Hamblin 23: Great Expectations

Hamblin 23: Great Expectations July 3, 2015

In his #13, Jenkins writes:

So if the great Book of Mormon civilization is there, why is it not producing hundreds and thousands more inscriptions, in Hebrew, Reformed Egyptian, etc? It sort of suggests that civilization isn’t there, right?

Notice that this is a question of expectation, not evidence.  Again it is an epistemological and methodological questions, not an empirical one.  The problem here is that a book shouldn’t be evaluated on what you expect, hope, or wish the evidence for or against it should be, but on what the evidence actually is.  If there is insufficient evidence for one particular line of analysis, the methodologically proper response is to take another approach, not to declare the case closed.

I’ve already explained why a civilization might not either produce inscriptions, or have its inscriptions survive.  I’ll try to explain it again:

1- Most ancient civilizations did not produce much inscriptional evidence.  Many, perhaps most have left no inscriptional evidence whatsoever.  I remember vividly visiting Bronze Age Merv in Turkmenistan.  It was a huge site, bigger than most Middle Eastern Bronze Age sites I’ve visited.  I wandered through looking at burials, pottery, walls, houses, temples, etc.  It was obviously a huge city, and a great civilization.  Yet not a single text has been found on the site.  We know nothing of the name, language, religion, kings, etc. of this great civilization.

2- Ancient Israel has produced very little inscriptional evidence.  (John Gee reviews it here: http://fornspollfira.blogspot.com/2015/06/the-latest-on-hebrew-inscriptions.html).  Not a single inscription survives for David or Solomon, the two greatest kings of Israel.  Are we therefore to conclude, as Jenkins would have us, that “It sort of suggests that [David and Solomon weren’t] there, right?”  In fact, that is precisely the response of the biblical minimalists to this fact.  The reality is, most ancient people, places and events have no inscriptional evidence to support their existence.  I don’t know why Jenkins “expects” it to be otherwise.
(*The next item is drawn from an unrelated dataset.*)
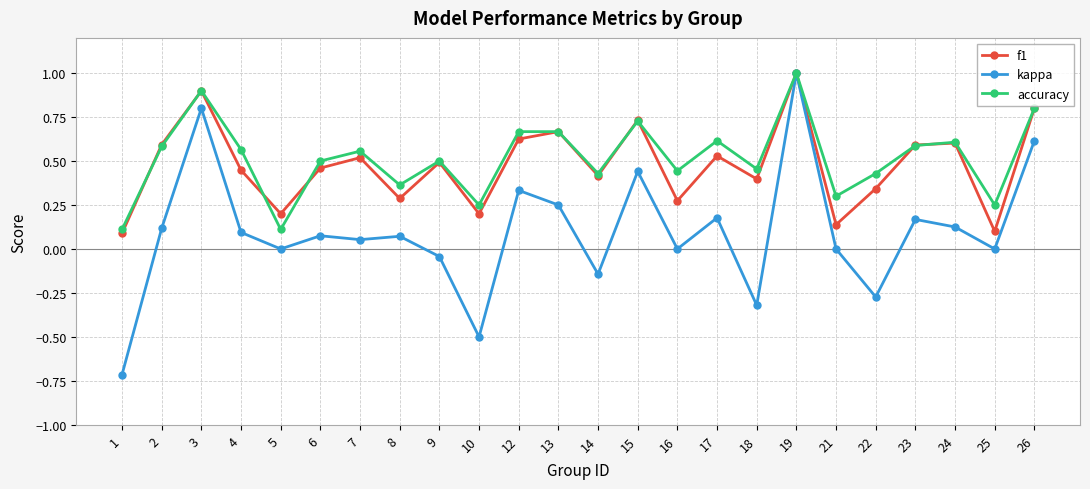

In accuracy, how many points are lower than both neighbors (excluding endpoints)?

8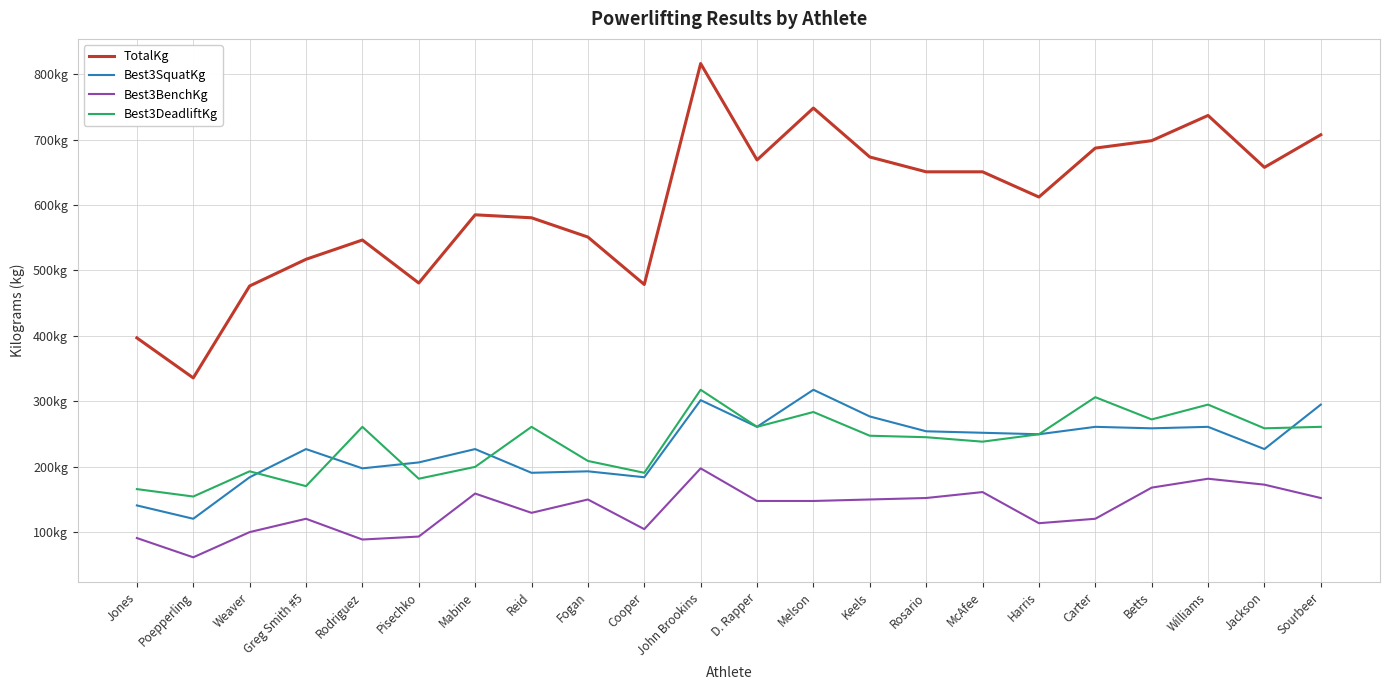

The value of TotalKg at Sourbeer is 707.6. True or false?

True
3- During most of the BOM period, most inscriptions were painted on wood, stucco, or stone.  In the Mesoamerican environment wood and stucco decay, and paint fades and is washed off.  Some suggest that the rise of carved stone inscriptions–which were all once painted as well, although little paint survives–arose precisely when kings began to notice that the inscriptions of their ancestors painted on wood, stucco and stone were decaying and disappearing.  They therefore decided to make their new inscriptions more permanent by carving them in stone.  The swirling nature of the Maya script on Classic stone inscriptions clearly indicates it originated as painting rather than stone carving.
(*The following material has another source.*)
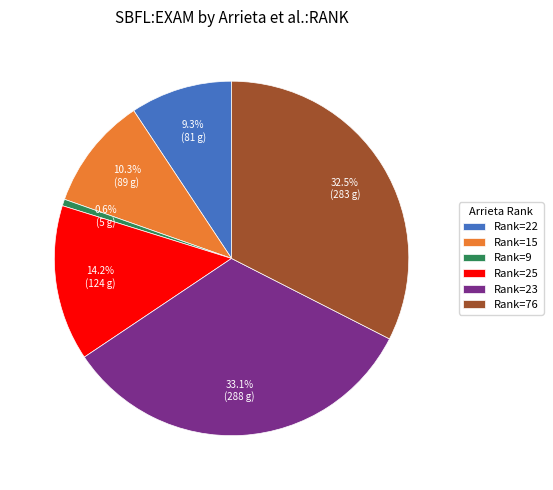

Is the sum of Rank=22 and Rank=76 greater than half?

No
4- Preclassic sites are far less well represented than classic sites for a number of reasons.  A- There are simply more classic sites.  B- The Classic strata are always about the Preclassic strata.  Under many of the great Classic temples and palaces of Mesoamerica there are often Preclassic levels, but the entire Classic temple would have to be removed to expose it.  Generally, unless a site was abandoned in Preclassic times, the Preclassic strata can be seen only in small blocks or trenches where the archaeologists dug deeper to that level to establish pottery typology.  C- There is a bias among archaeologists toward the Classic period, which is generally larger and more magnificent.  D- Just like everywhere else in the world, archaeology in Central America is not done for purely academic reasons.  The tourist imperative drives Mexican archaeology.  People come to Tikal because the Classic ruins are so magnificent.  The Guatemalan government is simply not going to allow Mesoamerican archaeologists to tear down a Tikal temple to expose the less magnificent ruins underneath it–even if an archaeologist could raise funding to do so.  (The same thing happens in Israeli archaeology, but in reverse.  Post-Israelite layers on archaeological sites are generally completely striped away to expose the biblical layer, essentially for nationalistic and touristic reasons.)

5- Intentional destruction of the inscriptions of former rulers is quite common in Mesoamerica.

Thus, while Jenkins might “expect” us to find lots of inscriptions to provide us the information we need to make a judgement on the historicity of the BOM, the reality is, we find what we find–no more, no less.  Alas, the evidence is what it is, not what Jenkins expects or wants it to be.  Jenkins appears to think this is irrational special pleading on my part to explain away lack of evidence for the Book of Mormon.  I think it is simply the methodologically sound approach to the data.